A fun, engaging tour of the mathematical world that can appeal to even the most mathphobic among us, Here's Looking at Euclid is superb educational entertainment.
The Quantum Thief by Hannu Rajaniemi
The Quantum Thief is a terrible book to review. Not because it is a terrible book, but because it really is almost impossible to describe. I'm not even sure I understand it all; it might be something you have to read twice to get fully. But I'm bringing it up anyway because it is SO GOOD!

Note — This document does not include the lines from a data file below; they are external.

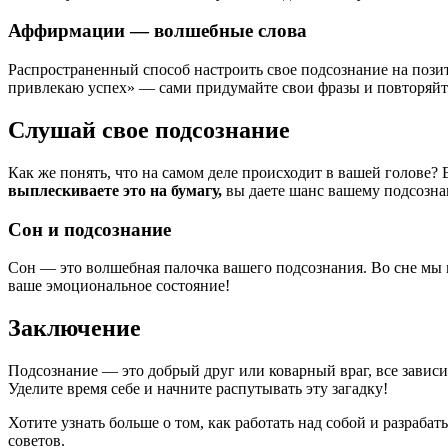
Аффирмации — волшебные слова
Распространенный способ настроить свое подсознание на поз
привлекаю успех» — сами придумайте свои фразы и повторяйте 
Слушай свое подсознание
Как же понять, что на самом деле происходит в вашей голове?
выплескиваете это на бумагу,
вы даете шанс вашему подсозна
Сон и подсознание
Сон — это волшебная палочка вашего подсознания. Во сне мы 
ваше эмоциональное состояние!
Заключение
Подсознание — это добрый друг или коварный враг, все зависит 
Уделите время себе и начните распутывать эту загадку!
Хотите узнать больше о том, как работать над собой и разраба
советов.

Set in an unspecified future where humanity has settled the solar system from Venus to the Oort cloud, diversified from winged posthumans to strings of code floating in the cloud, and settled walking cities on Mars and computer-worlds made of diamond. A master thief is sprung from the ultimate prison to retrieve his memories from a Mars where privacy is fiercely protected and Time is a literal commodity. Meanwhile, an architecture-student-cum-detective is embroiled in conspiracy and revolution is in the air.
It's told in first person present, which is a narrative style I generally hate, and filled with a dizzying array of jargon and futuristic physics and undigested backstory that is never really explained. (You can tease much of it out, eventually, in dribs-and-drabs, and I know that it's generally considered superior to worldbuild in this way than to have some character towards the beginning give a short lecture about the fictive world the book exists in, but I have to say that to my mind, sometimes a good info dump is a welcome thing. That might just be my anal-retentive/OCD talking, though.) And yet... it's compulsive reading. The worldbuilding is amazing, even if at times overwhelming. The characters are interesting, especially because many of them are convincingly posthuman.
Really, this is just a superior science fiction adventure, and judging by the ending first in a series, which makes me happy because I'm definitely on-board to see more of Rajaniemi's world. Maybe by the time the next book comes out, I'll even have fully figured out this one!